Outgoing Thai Foreign Minister Don Pramudwinai met with detained Myanmar leader Daw Aung San Suu Kyi during an unannounced visit to Naypyitaw on Sunday.
The meeting took place at Naypyitaw Prison, where the ousted State Counselor is being held in solitary confinement. A high-ranking military official who is a member of the Myanmar regime’s governing State Administration Council accompanied Don.
Neither the Myanmar junta nor the Thai government have issued a statement about Don’s meeting with Daw Aung San Suu Kyi.
The meeting came ahead of the ongoing ASEAN meeting in Jakarta, where foreign ministers from member states are discussing the Myanmar crisis. The regional bloc is divided over how or whether to reengage with the country’s ruling junta.
The Thai foreign minister is the first outsider to meet Daw Aung San Suu Kyi since her detention on the first day of the coup in 2021. She is now in solitary confinement in a prison in Naypyitaw after a junta court sentenced her to 33 years’ imprisonment. The junta has rejected several requests by ASEAN and UN special envoys on Myanmar to meet her.
At today’s ASEAN meeting Don is expected to brief regional diplomats about his meeting with Daw Aung San Suu Kyi.
Observers noted it is strange that the junta permitted the outgoing Thai foreign minister to see Myanmar’s ousted leader after rejecting the same request from ASEAN and UN envoys specifically mandated by the regional bloc to hold such a meeting.
Given the outgoing Thai government’s close ties with the regime and its foreign minister’s recent attempt to lobby ASEAN to fully reengage with the Myanmar junta leaders, analysts are worried that both are trying to use Daw Aung San Suu Kyi politically.
The junta has been unable to take full control of Myanmar, mostly due to a popular armed resistance led by the shadow National Unity Government (NUG) and its allied ethnic armed groups. The NUG is made up of elected lawmakers from Daw Aung San Suu Kyi’s National League for Democracy (NLD) and their ethnic allies. Most Myanmar people consider the NUG as their legitimate government.
NUG Deputy Foreign Minister U Moe Zaw Oo questioned the junta’s motivation for allowing the visit. “Given the close ties between the junta and the Thai government, we are doubtful about the appropriateness of the meeting, assuming it actually happened,” he told The Irrawaddy.
Analysts speculated that the status of the NUG was very likely a hot topic during Don’s meeting with Daw Aung San Suu Kyi. They also questioned the timing of the visit, coming on the heels of talks brokered by Don to reengage with the junta, and just before the ASEAN gathering this week.

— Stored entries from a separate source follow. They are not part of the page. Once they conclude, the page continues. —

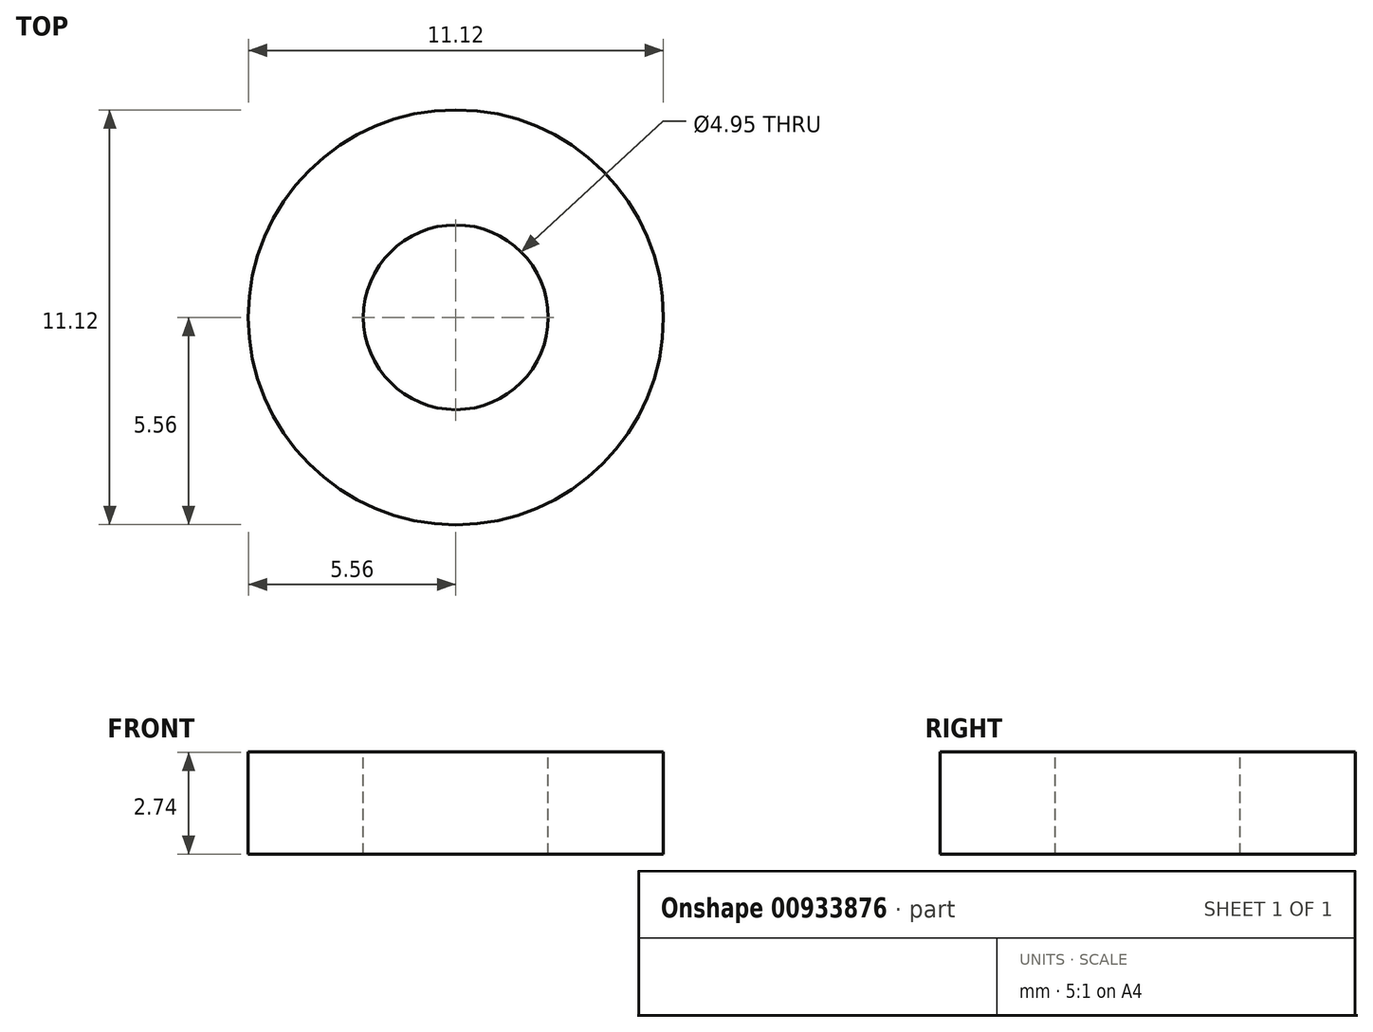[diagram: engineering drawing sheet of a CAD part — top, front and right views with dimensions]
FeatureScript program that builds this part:
annotation { "Feature Type Name" : "Feature", "Feature Type Description" : "" }
export const myFeature = defineFeature(function(context is Context, id is Id, definition is map)
    precondition{}
    {
        {
            var Q0;
            Q0=qCreatedBy(makeId("Front.planeOp"),FACE);
            var sketch = newSketch(context, id + "F0", { "sketchPlane" : qUnion([Q0])});
            skLineSegment(sketch, "E0", {"start": v(0, 32.77) * mm, "end": v(0, -32.77) * mm, "construction": true});
            skSolve(sketch);
        }
        {
            var Q0;
            Q0=qCreatedBy(makeId("Front.planeOp"),FACE);
            var sketch = newSketch(context, id + "F1", { "sketchPlane" : qUnion([Q0])});
            skLineSegment(sketch, "E1.bottom", {"start": v(5.56, 1.37) * mm, "end": v(2.48, 1.37) * mm});
            skLineSegment(sketch, "E1.top", {"start": v(5.56, -1.37) * mm, "end": v(2.48, -1.37) * mm});
            skLineSegment(sketch, "E1.left", {"start": v(5.56, 1.37) * mm, "end": v(5.56, -1.37) * mm});
            skLineSegment(sketch, "E1.right", {"start": v(2.48, 1.37) * mm, "end": v(2.48, -1.37) * mm});
            skPoint(sketch, "E1.middle", {"position": v(4.02, 0) * mm});
            skSolve(sketch);
        }
        {
            var Q0;
            Q0 = qSketchRegion(id + "F1", true);
            var Q1;
            Q1=sQuery(id+"F0.wireOp",EDGE,"E0");
            revolve(context, id + "F2", {"surfaceOperationType" : NewSurfaceOperationType.NEW, "entities" : qUnion([Q0]), "axis" : qUnion([Q1]), "revolveType" : RevolveType.FULL});
        }
    });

If the foreign minister was able to extract a criticism of the NUG from Daw Aung San Suu Kyi, they said, he would surely use it at the ASEAN meeting to justify Thailand’s push for the bloc to reengage with the junta.
But that would be highly unlikely, they said. They pointed to her public support for the anti-regime resistance movement in a message she delivered through Sean Turnell—her Australian economic adviser who was detained by the regime on spy charges—when the two attended a trial hearing together last year.
“She also expressed how proud she was, especially of the young Burmese people. She was really proud of how the people were prepared to defend and fight for democracy, even though their exposure to democracy was very brief,” Turnell told News 10 ABC after his release late last year.
Daw Aung San Suu Kyi has been aware of the armed resistance movement since she was under house arrest in 2021. But she has kept tightlipped about the issue. Her silence has left regime leader Min Aung Hlaing jittery; he even said in December that year that she could keep up to date about the ongoing political situation, including the establishment of the NUG and the violence that has wracked the country, through her legal team. “She has a chance to comment on the unfolding issues via her lawyers,” he said.